◆ **Work task**
Among the lines below, take the one holding "So ist denn", the one holding "Ich bin ein", and all lines between them. Set them down exactly.

◆ **Given data**

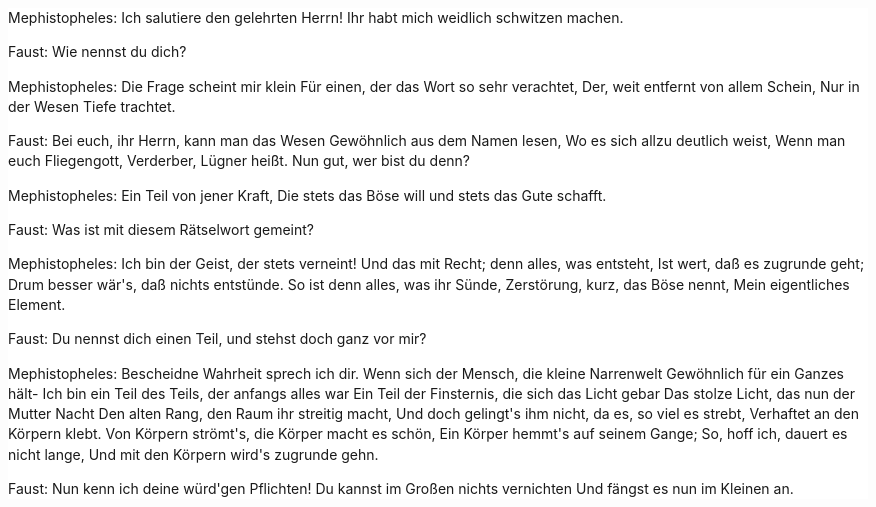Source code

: Mephistopheles:
Ich salutiere den gelehrten Herrn!
Ihr habt mich weidlich schwitzen machen.

Faust:
Wie nennst du dich?

Mephistopheles:
Die Frage scheint mir klein Für einen, der das Wort so sehr verachtet,
Der, weit entfernt von allem Schein,
Nur in der Wesen Tiefe trachtet.

Faust:
Bei euch, ihr Herrn, kann man das Wesen
Gewöhnlich aus dem Namen lesen,
Wo es sich allzu deutlich weist,
Wenn man euch Fliegengott, Verderber, Lügner heißt.
Nun gut, wer bist du denn?

Mephistopheles:
Ein Teil von jener Kraft, Die stets das Böse will und stets das Gute
schafft.

Faust:
Was ist mit diesem Rätselwort gemeint?

Mephistopheles:
Ich bin der Geist, der stets verneint!
Und das mit Recht; denn alles, was entsteht,
Ist wert, daß es zugrunde geht;
Drum besser wär's, daß nichts entstünde.
So ist denn alles, was ihr Sünde,
Zerstörung, kurz, das Böse nennt,
Mein eigentliches Element.

Faust:
Du nennst dich einen Teil, und stehst doch ganz vor mir?

Mephistopheles:
Bescheidne Wahrheit sprech ich dir.
Wenn sich der Mensch, die kleine Narrenwelt
Gewöhnlich für ein Ganzes hält-
Ich bin ein Teil des Teils, der anfangs alles war
Ein Teil der Finsternis, die sich das Licht gebar
Das stolze Licht, das nun der Mutter Nacht
Den alten Rang, den Raum ihr streitig macht,
Und doch gelingt's ihm nicht, da es, so viel es strebt,
Verhaftet an den Körpern klebt.
Von Körpern strömt's, die Körper macht es schön,
Ein Körper hemmt's auf seinem Gange;
So, hoff ich, dauert es nicht lange,
Und mit den Körpern wird's zugrunde gehn.

Faust:
Nun kenn ich deine würd'gen Pflichten!
Du kannst im Großen nichts vernichten
Und fängst es nun im Kleinen an.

◆ **Solved exercise**
So ist denn alles, was ihr Sünde,
Zerstörung, kurz, das Böse nennt,
Mein eigentliches Element.

Faust:
Du nennst dich einen Teil, und stehst doch ganz vor mir?

Mephistopheles:
Bescheidne Wahrheit sprech ich dir.
Wenn sich der Mensch, die kleine Narrenwelt
Gewöhnlich für ein Ganzes hält-
Ich bin ein Teil des Teils, der anfangs alles war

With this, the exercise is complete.